基于终端滑模控制的四轮独立驱动汽车转矩分配方法

研究目的:四轮独立驱动汽车四个车轮的电机转矩可以正、反向输出,有必要对其底盘集成控制系统进行针对性设计以保证各车轮间的协调运作。集成控制系统一般可以分为上层运动控制器和下层力分配器。对于运动控制器的设计,同类研究一般采用滑模控制方法来处理汽车运动的非线性特征,其中终端滑模控制因具有高的稳态精度和有限时间收敛的特点而成为研究热点。对于力分配器的设计,通常方法不能在保证运算效率的同时考虑到执行器的约束,从而很难应用于实际。本文采用终端滑模控制方法来设计运动控制器,通过分析驾驶员操作行为从而更好地追踪理想的车辆运动目标;并提出一种简单有效的转矩分配控制策略,通过考虑轮胎附着极限从而将运动总力分配至四个车轮上。

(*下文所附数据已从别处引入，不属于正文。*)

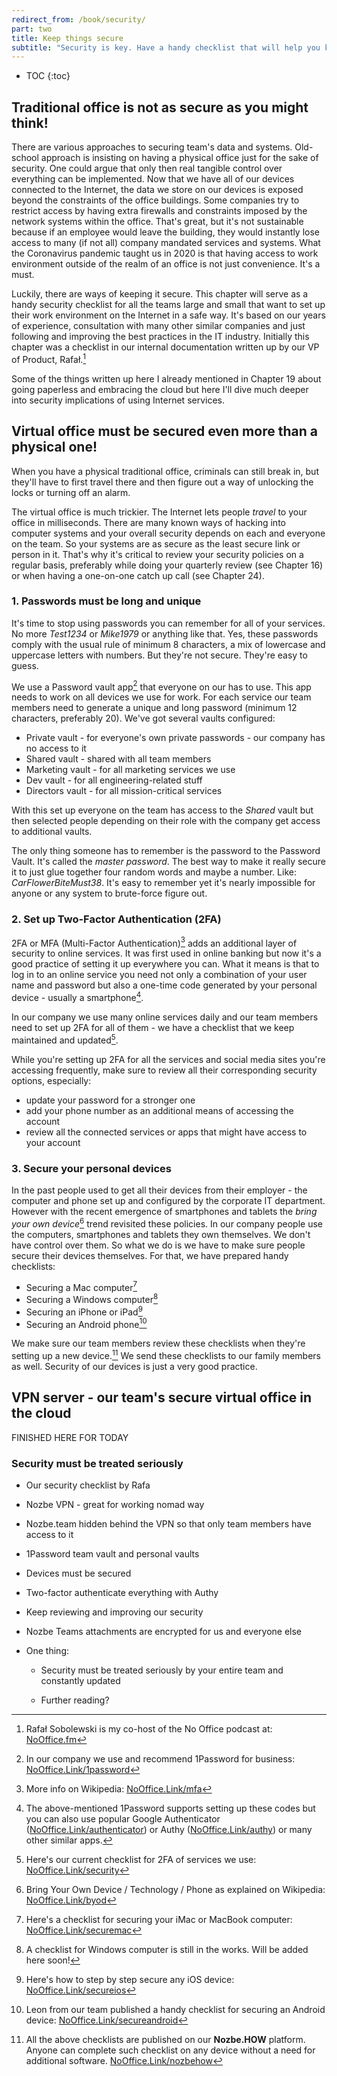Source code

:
 ```yaml
---
redirect_from: /book/security/
part: two
title: Keep things secure
subtitle: "Security is key. Have a handy checklist that will help you keeping data and systems secure."
---
```


* TOC
{:toc}

## Traditional office is not as secure as you might think!

There are various approaches to securing team's data and systems. Old-school approach is insisting on having a physical office just for the sake of security. One could argue that only then real tangible control over everything can be implemented. Now that we have all of our devices connected to the Internet, the data we store on our devices is exposed beyond the constraints of the office buildings. Some companies try to restrict access by having extra firewalls and constraints imposed by the network systems within the office. That's great, but it's not sustainable because if an employee would leave the building, they would instantly lose access to many (if not all) company mandated services and systems. What the Coronavirus pandemic taught us in 2020 is that having access to work environment outside of the realm of an office is not just convenience. It's a must.

Luckily, there are ways of keeping it secure. This chapter will serve as a handy security checklist for all the teams large and small that want to set up their work environment on the Internet in a safe way. It's based on our years of experience, consultation with many other similar companies and just following and improving the best practices in the IT industry. Initially this chapter was a checklist in our internal documentation written up by our VP of Product, Rafał.[^1]

Some of the things written up here I already mentioned in Chapter 19 about going paperless and embracing the cloud but here I'll dive much deeper into security implications of using Internet services.

## Virtual office must be secured even more than a physical one!

When you have a physical traditional office, criminals can still break in, but they'll have to first travel there and then figure out a way of unlocking the locks or turning off an alarm.

The virtual office is much trickier. The Internet lets people *travel* to your office in milliseconds. There are many known ways of hacking into computer systems and your overall security depends on each and everyone on the team. So your systems are as secure as the least secure link or person in it. That's why it's critical to review your security policies on a regular basis, preferably while doing your quarterly review (see Chapter 16) or when having a one-on-one catch up call (see Chapter 24).

### 1. Passwords must be long and unique

It's time to stop using passwords you can remember for all of your services. No more *Test1234* or *Mike1979* or anything like that. Yes, these passwords comply with the usual rule of minimum 8 characters, a mix of lowercase and uppercase letters with numbers. But they're not secure. They're easy to guess.

We use a Password vault app[^2] that everyone on our has to use. This app needs to work on all devices we use for work. For each service our team members need to generate a unique and long password (minimum 12 characters, preferably 20). We've got several vaults configured:

* Private vault - for everyone's own private passwords - our company has no access to it
* Shared vault - shared with all team members
* Marketing vault - for all marketing services we use
* Dev vault - for all engineering-related stuff
* Directors vault - for all mission-critical services

With this set up everyone on the team has access to the *Shared* vault but then selected people depending on their role with the company get access to additional vaults.

The only thing someone has to remember is the password to the Password Vault. It's called the *master password*. The best way to make it really secure it to just glue together four random words and maybe a number. Like: *CarFlowerBiteMust38*. It's easy to remember yet it's nearly impossible for anyone or any system to brute-force figure out.

### 2. Set up Two-Factor Authentication (2FA)

2FA or MFA (Multi-Factor Authentication)[^3] adds an additional layer of security to online services. It was first used in online banking but now it's a good practice of setting it up everywhere you can. What it means is that to log in to an online service you need not only a combination of your user name and password but also a one-time code generated by your personal device - usually a smartphone[^4].

In our company we use many online services daily and our team members need to set up 2FA for all of them - we have a checklist that we keep maintained and updated[^5].

While you're setting up 2FA for all the services and social media sites you're accessing frequently, make sure to review all their corresponding security options, especially:

* update your password for a stronger one
* add your phone number as an additional means of accessing the account
* review all the connected services or apps that might have access to your account

### 3. Secure your personal devices

In the past people used to get all their devices from their employer - the computer and phone set up and configured by the corporate IT department. However with the recent emergence of smartphones and tablets the *bring your own device*[^6] trend revisited these policies. In our company people use the computers, smartphones and tablets they own themselves. We don't have control over them. So what we do is we have to make sure people secure their devices themselves. For that, we have prepared handy checklists:

* Securing a Mac computer[^7]
* Securing a Windows computer[^8]
* Securing an iPhone or iPad[^9]
* Securing an Android phone[^10]

We make sure our team members review these checklists when they're setting up a new device.[^11] We send these checklists to our family members as well. Security of our devices is just a very good practice.

## VPN server - our team's secure virtual office in the cloud





FINISHED HERE FOR TODAY

[^1]: Rafał Sobolewski is my co-host of the No Office podcast at: [NoOffice.fm](https://NoOffice.fm/)
[^2]: In our company we use and recommend 1Password for business: [NoOffice.Link/1password](https://nooffice.link/1password)
[^3]: More info on Wikipedia: [NoOffice.Link/mfa](https://nooffice.link/mfa)
[^4]: The above-mentioned 1Password supports setting up these codes but you can also use popular Google Authenticator ([NoOffice.Link/authenticator](https://nooffice.link/authenticator)) or Authy ([NoOffice.Link/authy](https://nooffice.link/authy)) or many other similar apps.
[^5]: Here's our current checklist for 2FA of services we use: [NoOffice.Link/security](https://nooffice.link/security)
[^6]: Bring Your Own Device / Technology / Phone as explained on Wikipedia: [NoOffice.Link/byod](https://nooffice.link/byod) 
[^7]: Here's a checklist for securing your iMac or MacBook computer: [NoOffice.Link/securemac](https://nooffice.link/securemac)
[^8]: A checklist for Windows computer is still in the works. Will be added here soon!
[^9]: Here's how to step by step secure any iOS device: [NoOffice.Link/secureios](https://nooffice.link/secureios)
[^10]: Leon from our team published a handy checklist for securing an Android device: [NoOffice.Link/secureandroid](https://nooffice.link/secureandroid)
[^11]: All the above checklists are published on our **Nozbe.HOW** platform. Anyone can complete such checklist on any device without a need for additional software. [NoOffice.Link/nozbehow](https://nooffice.link/nozbehow)





### Security must be treated seriously

- Our security checklist by Rafa

- Nozbe VPN - great for working nomad way

- Nozbe.team hidden behind the VPN so that only team members have access to it

- 1Password team vault and personal vaults

- Devices must be secured

- Two-factor authenticate everything with Authy

- Keep reviewing and improving our security

- Nozbe Teams attachments are encrypted for us and everyone else

- One thing:

	- Security must be treated seriously by your entire team and constantly updated

	- Further reading?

创新要点:本文创新性地将终端滑模控制应用到底盘集成控制系统以实现车辆纵向、侧向及横摆运动的联合控制;本文提出了一种新颖的转矩分配控制策略,将复杂的有约束控制分配问题分解至若干个简单的无约束分配子问题。
研究方法:本文采用分层式协调控制方案(图1),应用非奇异和全局快速终端滑模控制方法设计运动控制器,提出一种基于伪逆矩阵的有约束转矩分配策略,应用驾驶员最优预瞄加速度模型来描述和分析人-车闭环系统的运动响应,通过MATLAB/Simulink和CarSim的联合仿真对所设计的四轮独立驱动汽车转矩分配方法进行对比验证。所设定的三个仿真工况包括:开环方向盘角阶跃输入(图6、7及表2)、闭环双移线工况(图8-10)和闭环对开路面制动(图11-15),分别用以测试车辆横摆、侧向及纵向方向上的动力学响应。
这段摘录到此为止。